### List of tasks
**1.** What position does the Miguel Velázquez profile give for him?
**2.** Please resume the Miguel Velázquez profile after its last line.

### Extract provided
↓↓↓
Miguel Velázquez

Personal information
- Full name: Miguel Gerardo Velázquez Olivares
- Date of birth: 2 July 1990 (age 36)
- Place of birth: Tlalnepantla de Baz, Mexico
- Height: 1.70 m (5 ft 7 in)
- Position: Right-back

Team information
- Current team: Pachuca U-21 (Assistant)

Youth career
- 2008: Universidad del Fútbol
- 2009–2011: Alto Rendimiento Tuzo

Senior career*
- Years: Team / Apps / (Gls)
- 2011–2012: Pachuca / 11 / (0)
- 2011–2012: → Tulancingo (loan) / 33 / (4)
- 2013: → Tecos (loan) / 1 / (0)
- 2013–2014: → Altamira (loan) / 27 / (7)
- 2014–2020: Zacatecas / 92 / (0)
- 2018: → León (loan) / 0 / (0)
↑↑↑
### Dataset extract
↓↓↓
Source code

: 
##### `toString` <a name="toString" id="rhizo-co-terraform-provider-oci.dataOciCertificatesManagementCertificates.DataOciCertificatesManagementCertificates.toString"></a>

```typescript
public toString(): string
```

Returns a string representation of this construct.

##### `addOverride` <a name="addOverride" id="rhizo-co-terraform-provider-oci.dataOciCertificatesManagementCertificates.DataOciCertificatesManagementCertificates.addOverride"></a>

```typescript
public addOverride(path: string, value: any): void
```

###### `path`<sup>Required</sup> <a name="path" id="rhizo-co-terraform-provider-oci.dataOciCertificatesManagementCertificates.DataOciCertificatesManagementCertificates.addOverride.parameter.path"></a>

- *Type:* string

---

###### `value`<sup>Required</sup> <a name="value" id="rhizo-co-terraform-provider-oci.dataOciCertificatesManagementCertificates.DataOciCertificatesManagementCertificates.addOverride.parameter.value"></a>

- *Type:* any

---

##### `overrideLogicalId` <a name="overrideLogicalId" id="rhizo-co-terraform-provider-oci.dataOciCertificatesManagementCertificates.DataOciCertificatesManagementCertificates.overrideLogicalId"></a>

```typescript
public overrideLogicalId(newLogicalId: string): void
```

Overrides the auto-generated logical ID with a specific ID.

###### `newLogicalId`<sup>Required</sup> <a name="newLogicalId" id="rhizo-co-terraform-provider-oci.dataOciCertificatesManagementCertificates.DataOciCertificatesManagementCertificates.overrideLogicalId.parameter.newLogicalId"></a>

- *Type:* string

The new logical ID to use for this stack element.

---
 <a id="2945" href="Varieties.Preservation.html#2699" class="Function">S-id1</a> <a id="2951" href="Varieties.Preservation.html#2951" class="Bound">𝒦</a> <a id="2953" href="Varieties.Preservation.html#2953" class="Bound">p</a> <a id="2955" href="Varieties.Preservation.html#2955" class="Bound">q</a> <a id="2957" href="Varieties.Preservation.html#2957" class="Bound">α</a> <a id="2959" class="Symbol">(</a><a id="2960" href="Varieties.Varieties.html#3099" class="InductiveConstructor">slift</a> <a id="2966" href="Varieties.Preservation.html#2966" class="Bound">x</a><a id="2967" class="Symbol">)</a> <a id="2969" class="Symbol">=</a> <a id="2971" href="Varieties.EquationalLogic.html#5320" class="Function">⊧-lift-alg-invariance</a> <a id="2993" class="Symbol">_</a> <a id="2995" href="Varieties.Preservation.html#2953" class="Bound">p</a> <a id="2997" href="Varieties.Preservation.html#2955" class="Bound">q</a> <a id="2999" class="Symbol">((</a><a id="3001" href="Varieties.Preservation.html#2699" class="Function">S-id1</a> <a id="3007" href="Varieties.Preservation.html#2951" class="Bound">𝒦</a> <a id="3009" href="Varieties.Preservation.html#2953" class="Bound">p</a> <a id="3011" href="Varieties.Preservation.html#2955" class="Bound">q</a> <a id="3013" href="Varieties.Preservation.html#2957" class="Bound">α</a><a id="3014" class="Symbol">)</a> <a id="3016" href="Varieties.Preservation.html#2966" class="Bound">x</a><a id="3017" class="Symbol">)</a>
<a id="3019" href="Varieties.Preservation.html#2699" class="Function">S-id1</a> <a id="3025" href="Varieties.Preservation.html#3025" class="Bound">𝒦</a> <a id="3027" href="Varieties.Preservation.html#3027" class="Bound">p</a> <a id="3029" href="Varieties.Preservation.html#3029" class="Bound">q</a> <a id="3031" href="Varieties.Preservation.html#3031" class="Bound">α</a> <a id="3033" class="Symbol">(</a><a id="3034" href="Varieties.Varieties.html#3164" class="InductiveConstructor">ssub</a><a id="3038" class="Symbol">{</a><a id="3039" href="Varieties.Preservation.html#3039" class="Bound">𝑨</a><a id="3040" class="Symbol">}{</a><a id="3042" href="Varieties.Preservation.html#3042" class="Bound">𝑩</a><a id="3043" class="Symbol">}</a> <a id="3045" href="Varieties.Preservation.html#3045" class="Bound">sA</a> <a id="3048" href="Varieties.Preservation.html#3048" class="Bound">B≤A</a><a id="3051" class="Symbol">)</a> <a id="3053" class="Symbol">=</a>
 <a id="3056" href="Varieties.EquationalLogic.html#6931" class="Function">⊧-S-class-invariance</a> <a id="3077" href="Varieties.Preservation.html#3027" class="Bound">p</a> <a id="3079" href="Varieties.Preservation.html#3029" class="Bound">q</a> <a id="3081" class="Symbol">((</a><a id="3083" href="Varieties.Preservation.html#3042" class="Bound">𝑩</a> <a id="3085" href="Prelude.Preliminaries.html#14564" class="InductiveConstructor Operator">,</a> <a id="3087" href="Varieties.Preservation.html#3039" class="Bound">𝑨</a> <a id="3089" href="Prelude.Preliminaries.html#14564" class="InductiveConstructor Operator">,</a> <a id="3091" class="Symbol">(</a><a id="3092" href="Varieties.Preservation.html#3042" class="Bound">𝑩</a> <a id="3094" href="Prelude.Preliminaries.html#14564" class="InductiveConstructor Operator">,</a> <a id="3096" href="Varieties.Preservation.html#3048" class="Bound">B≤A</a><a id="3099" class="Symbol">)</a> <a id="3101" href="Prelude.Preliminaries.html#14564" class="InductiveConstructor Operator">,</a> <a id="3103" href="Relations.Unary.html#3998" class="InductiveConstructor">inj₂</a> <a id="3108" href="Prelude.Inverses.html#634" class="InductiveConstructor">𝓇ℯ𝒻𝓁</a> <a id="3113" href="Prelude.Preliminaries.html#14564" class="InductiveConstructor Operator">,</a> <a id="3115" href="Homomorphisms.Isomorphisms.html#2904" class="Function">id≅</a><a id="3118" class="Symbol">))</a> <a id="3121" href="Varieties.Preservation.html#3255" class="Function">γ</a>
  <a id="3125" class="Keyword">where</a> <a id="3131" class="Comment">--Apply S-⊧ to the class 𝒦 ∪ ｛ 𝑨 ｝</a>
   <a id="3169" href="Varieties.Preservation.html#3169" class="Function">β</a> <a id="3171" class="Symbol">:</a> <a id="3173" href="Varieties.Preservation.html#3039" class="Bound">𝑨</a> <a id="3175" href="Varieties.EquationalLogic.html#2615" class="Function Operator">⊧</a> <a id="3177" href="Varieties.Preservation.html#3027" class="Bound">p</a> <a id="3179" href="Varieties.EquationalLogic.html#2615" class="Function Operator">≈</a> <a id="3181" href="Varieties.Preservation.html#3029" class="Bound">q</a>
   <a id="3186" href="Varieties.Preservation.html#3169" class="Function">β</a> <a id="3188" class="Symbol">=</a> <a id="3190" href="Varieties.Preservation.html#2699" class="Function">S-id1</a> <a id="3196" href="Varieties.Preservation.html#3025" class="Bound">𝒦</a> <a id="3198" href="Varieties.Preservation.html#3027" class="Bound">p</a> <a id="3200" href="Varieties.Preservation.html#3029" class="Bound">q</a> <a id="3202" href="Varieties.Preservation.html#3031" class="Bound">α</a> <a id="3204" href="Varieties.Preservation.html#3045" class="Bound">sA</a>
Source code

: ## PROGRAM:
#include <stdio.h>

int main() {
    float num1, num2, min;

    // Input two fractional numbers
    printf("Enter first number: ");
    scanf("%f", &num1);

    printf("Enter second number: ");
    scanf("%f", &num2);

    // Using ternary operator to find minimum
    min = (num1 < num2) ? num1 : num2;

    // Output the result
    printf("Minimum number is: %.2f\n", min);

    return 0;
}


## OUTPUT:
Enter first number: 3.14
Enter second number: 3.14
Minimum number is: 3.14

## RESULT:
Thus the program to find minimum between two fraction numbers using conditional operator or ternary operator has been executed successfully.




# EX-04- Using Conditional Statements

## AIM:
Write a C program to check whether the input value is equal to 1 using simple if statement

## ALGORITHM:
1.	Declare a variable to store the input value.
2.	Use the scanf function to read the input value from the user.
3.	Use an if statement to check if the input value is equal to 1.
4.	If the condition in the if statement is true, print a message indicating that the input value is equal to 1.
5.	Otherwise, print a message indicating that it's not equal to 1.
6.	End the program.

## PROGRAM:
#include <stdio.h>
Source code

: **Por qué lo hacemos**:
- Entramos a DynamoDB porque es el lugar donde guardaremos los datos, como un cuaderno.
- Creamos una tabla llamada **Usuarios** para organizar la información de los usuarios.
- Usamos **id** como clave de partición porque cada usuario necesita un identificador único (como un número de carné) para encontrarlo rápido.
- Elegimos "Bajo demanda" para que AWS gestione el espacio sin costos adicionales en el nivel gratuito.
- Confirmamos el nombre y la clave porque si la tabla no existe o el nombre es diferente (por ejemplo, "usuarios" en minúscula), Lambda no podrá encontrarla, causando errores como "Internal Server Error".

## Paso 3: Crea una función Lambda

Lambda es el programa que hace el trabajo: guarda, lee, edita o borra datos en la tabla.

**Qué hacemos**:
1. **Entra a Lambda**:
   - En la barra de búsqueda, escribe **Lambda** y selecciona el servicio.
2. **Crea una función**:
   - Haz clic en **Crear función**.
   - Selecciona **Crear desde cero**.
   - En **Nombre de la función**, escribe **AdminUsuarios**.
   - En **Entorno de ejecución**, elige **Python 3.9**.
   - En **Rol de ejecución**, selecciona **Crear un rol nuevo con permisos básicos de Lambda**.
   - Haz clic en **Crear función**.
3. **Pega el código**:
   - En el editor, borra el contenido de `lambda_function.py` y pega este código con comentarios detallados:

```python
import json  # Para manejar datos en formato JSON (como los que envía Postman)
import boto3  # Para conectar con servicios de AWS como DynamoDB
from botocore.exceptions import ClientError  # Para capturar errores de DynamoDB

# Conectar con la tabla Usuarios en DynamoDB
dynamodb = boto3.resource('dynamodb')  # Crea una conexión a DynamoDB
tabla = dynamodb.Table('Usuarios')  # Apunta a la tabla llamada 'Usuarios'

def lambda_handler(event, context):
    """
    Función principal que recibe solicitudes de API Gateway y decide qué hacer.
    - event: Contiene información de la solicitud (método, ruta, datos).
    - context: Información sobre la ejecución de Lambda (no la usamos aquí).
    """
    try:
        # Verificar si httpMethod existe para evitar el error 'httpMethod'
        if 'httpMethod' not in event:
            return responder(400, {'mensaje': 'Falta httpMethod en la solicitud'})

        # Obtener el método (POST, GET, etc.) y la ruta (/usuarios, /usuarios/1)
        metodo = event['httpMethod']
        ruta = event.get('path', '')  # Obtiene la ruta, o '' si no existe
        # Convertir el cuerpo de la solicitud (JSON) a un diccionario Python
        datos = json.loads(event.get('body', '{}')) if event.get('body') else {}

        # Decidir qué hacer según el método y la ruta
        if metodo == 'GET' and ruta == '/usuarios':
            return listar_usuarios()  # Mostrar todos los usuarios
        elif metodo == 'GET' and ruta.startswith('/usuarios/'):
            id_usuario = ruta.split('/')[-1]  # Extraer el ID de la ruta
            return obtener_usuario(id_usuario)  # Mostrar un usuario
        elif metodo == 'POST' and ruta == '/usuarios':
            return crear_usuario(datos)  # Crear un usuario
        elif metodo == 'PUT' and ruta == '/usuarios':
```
↑↑↑
### Task answers
**1.** Right-back.

**2.**
- 2020: Atlético Jalisco / 0 / (0)
- 2021: Tlaxcala / 9 / (0)
- 2021: Jicaral / 15 / (0)
- 2022: Atlético Morelia / 34 / (0)
- 2023: Atlante / 29 / (4)

Managerial career
- 2025–: Pachuca Reserves and Academy

= Miguel Velázquez (footballer) =

Mexican footballer (born 1990)

Miguel Gerardo Velázquez Olivares (born 2 July 1990) is a former Mexican professional footballer who last played as a right-back for Atlante.